In bijzondere omstandigheden kan door burgemeester en wethouders
aan hen, die zijn ingeschreven op de in artikel 13, lid 2, bedoelde
lijst of aan hen, die zijn ingeschreven op de in artikel 11, lid 1,
bedoelde lijst op schriftelijk verzoek tijdelijk ontheffing worden
verleend van de verplichting om zelf op hun vaste plaats aanwezig te
zijn, dan wel zich bij de marktmeester aan te melden voor het
verkrijgen van een dagplaats.
- 2.
In de gevallen, bedoeld in het eerste lid van dit artikel, alsmede
in die, bedoeld in artikel 21 of in artikel 22, kunnen burgemeester
en wethouders de vergunninghouder van een vaste plaats vergunning
verlenen zich te laten vervangen.
Straf- en slotbepalingen.
Artikel 27.
Degene die in strijd handelt met het bij of krachtens deze verordening
bepaalde of zich aan wangedrag of bedrog op de markt schuldig maakt, het
marktpersoneel in de uitoefening van zijn taak belemmert, dan wel direct
of indirect de orde op de markt verstoort of in gevaar brengt, dan wel
op een hem toegewezen standwerkersplaats niet als standwerker actief is,
een en ander ter beoordeling van burgemeester en wethouders, kan,
onverminderd het bepaalde in de artikelen 40 en 41, door burgemeester en
wethouders gelast worden zich met zijn goederen of waren ogenblikkelijk
van de markt te verwijderen, aan welke last onmiddellijk gevolg dient te
worden gegeven.
Artikel 28.
Burgemeester en wethouders kunnen de vergunning voor een vaste plaats,
al dan niet voorwaardelijk, intrekken of de inschrijving op de in
artikel 11, lid 1, bedoelde lijst doorhalen, dan wel de
standplaatsvergunning telkens voor ten hoogste twee achtereenvolgende
marktdagen intrekken, indien:
- a.
de vergunninghouder het bij of krachtens deze verordening
bepaalde overtreedt;
- b.
van de plaats gebruik wordt gemaakt, strijdig met het doel
waarvoor zij is bestemd;
- c.
de vergunninghouder zich schuldig maakt aan wangedrag.
Artikel 29.
Overtreding van het bepaalde bij of krachtens de artikelen 4, 5, 7, 24,
25 en 26 van deze verordening wordt gestraft met een geldboete van de
tweede categorie of hechtenis van ten hoogste 2 maanden.
Artikel 30.
Deze verordening kan worden aangehaald als "Marktverordenîng".

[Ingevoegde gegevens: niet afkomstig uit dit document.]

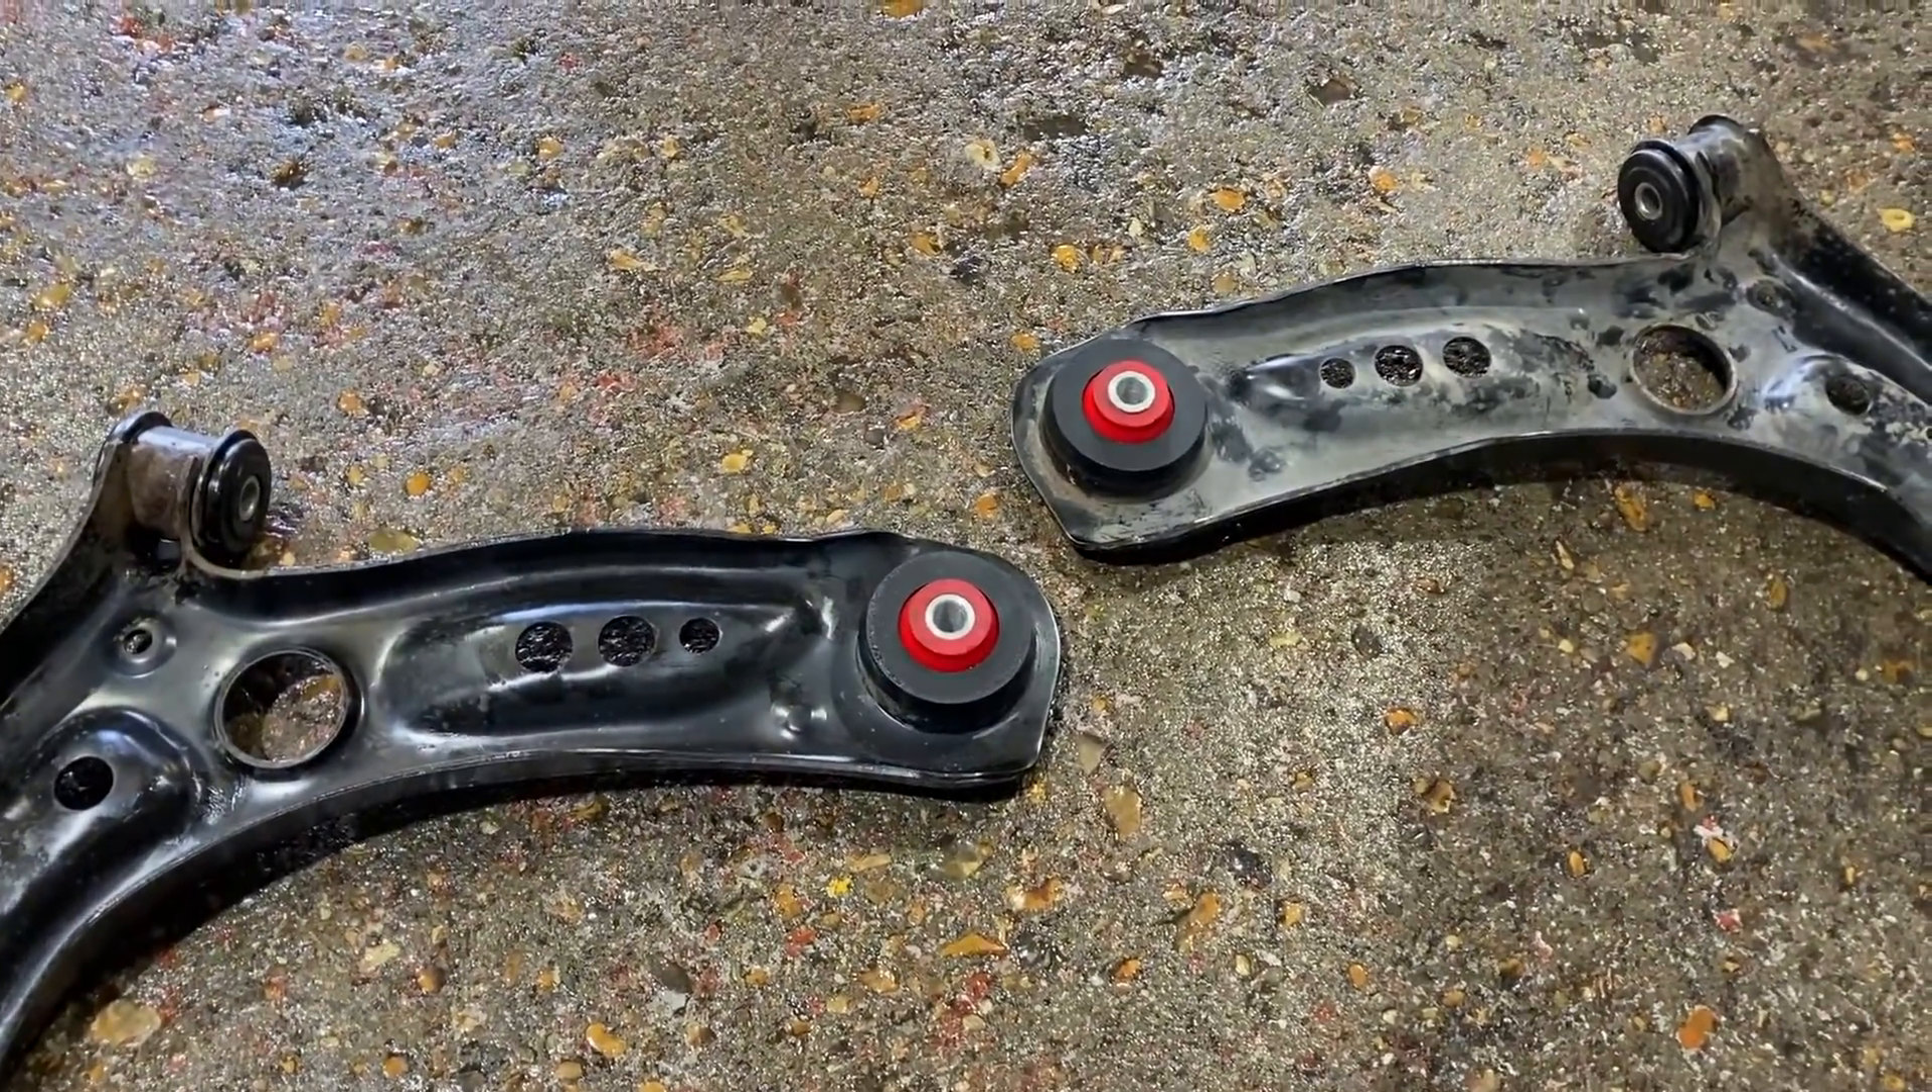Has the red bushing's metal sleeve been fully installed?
Yes.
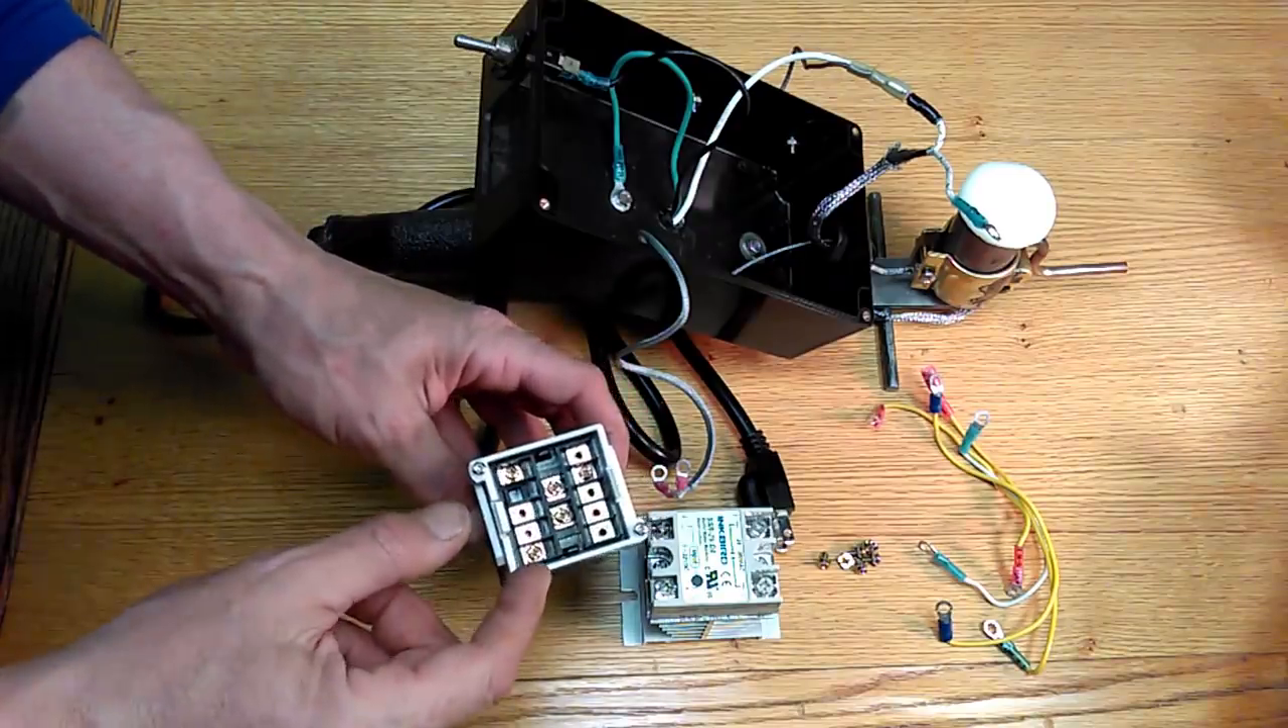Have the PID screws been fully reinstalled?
No.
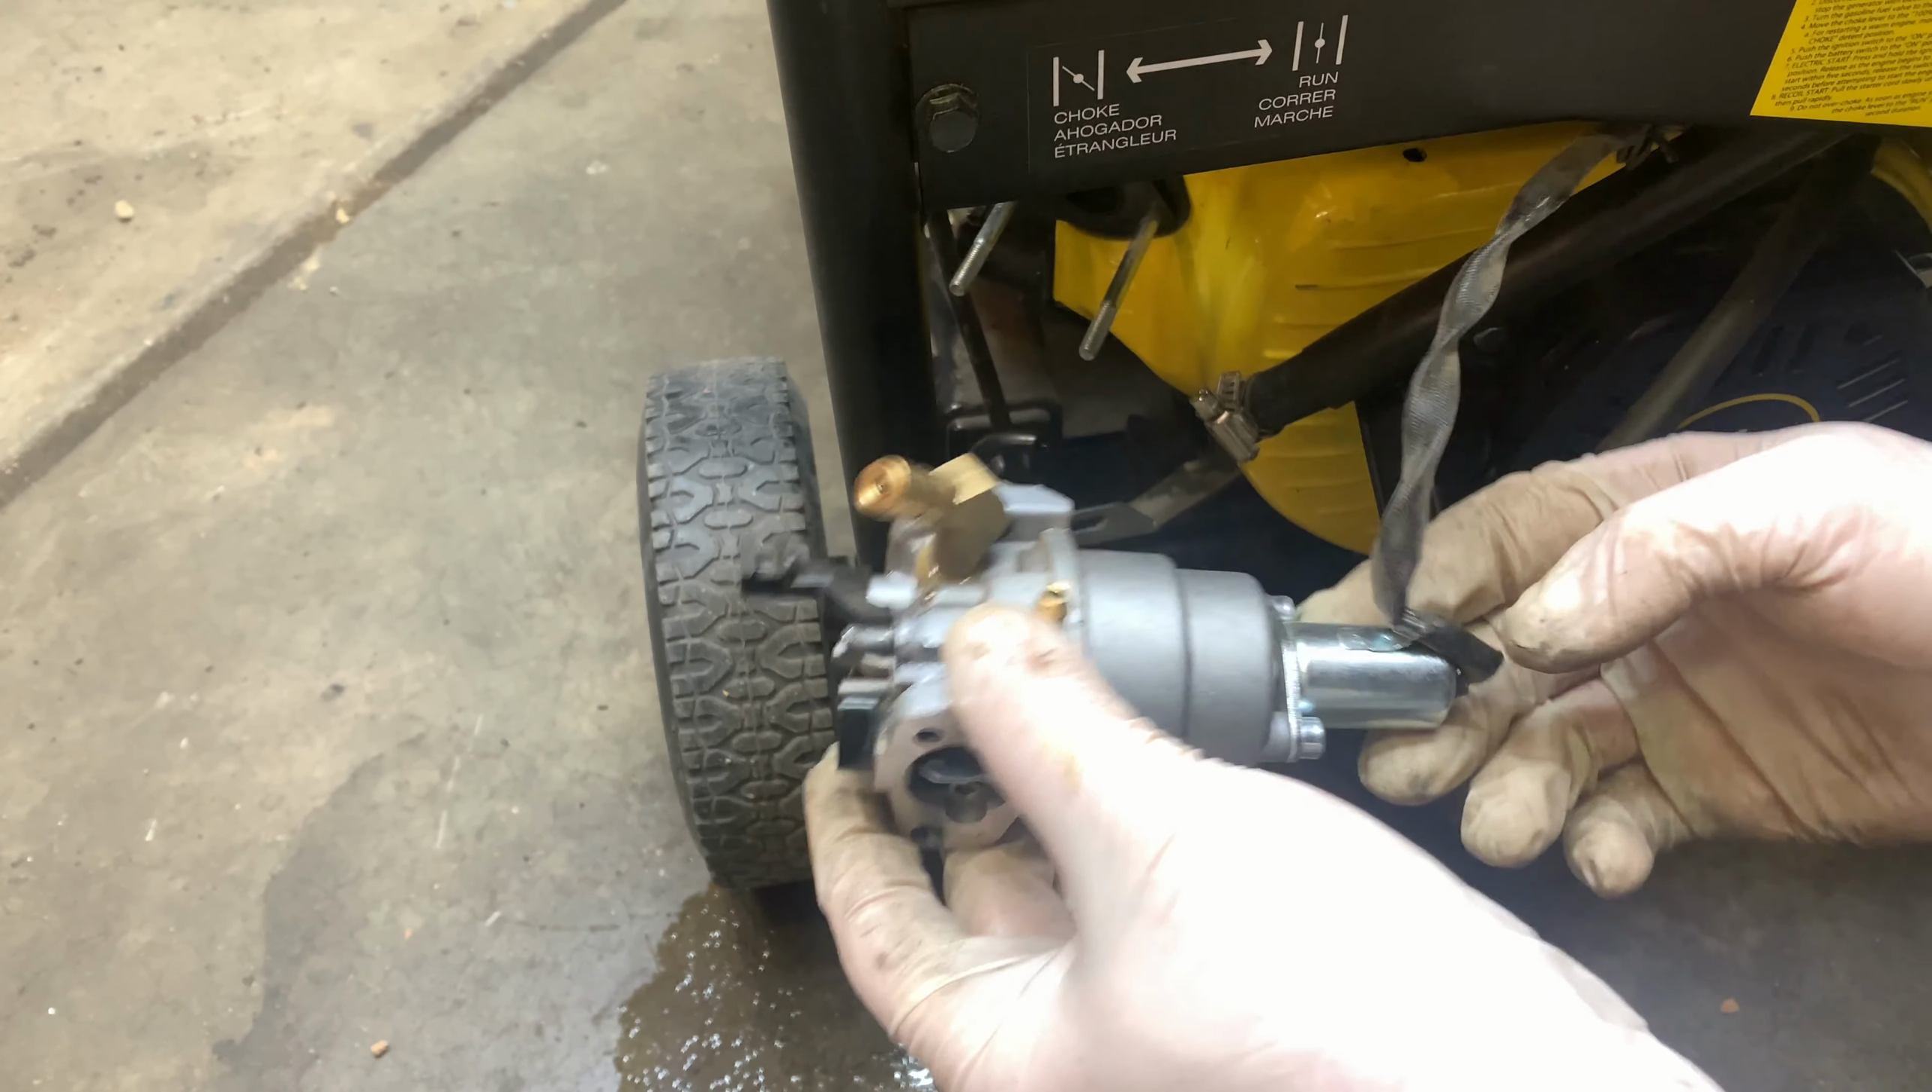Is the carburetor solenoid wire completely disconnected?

Burgemeester en wethouders kunnen nadere bepalingen stellen ter
uitwerking dezer verordening.
Artikel 31.
Deze verordening treedt in werking op de eerste marktdag na haar
afkondiging. De Marktverordening der gemeente Wassenaar, vastgesteld bij
besluiten van 22 mei en 18 september 1967, wordt ingetrokken.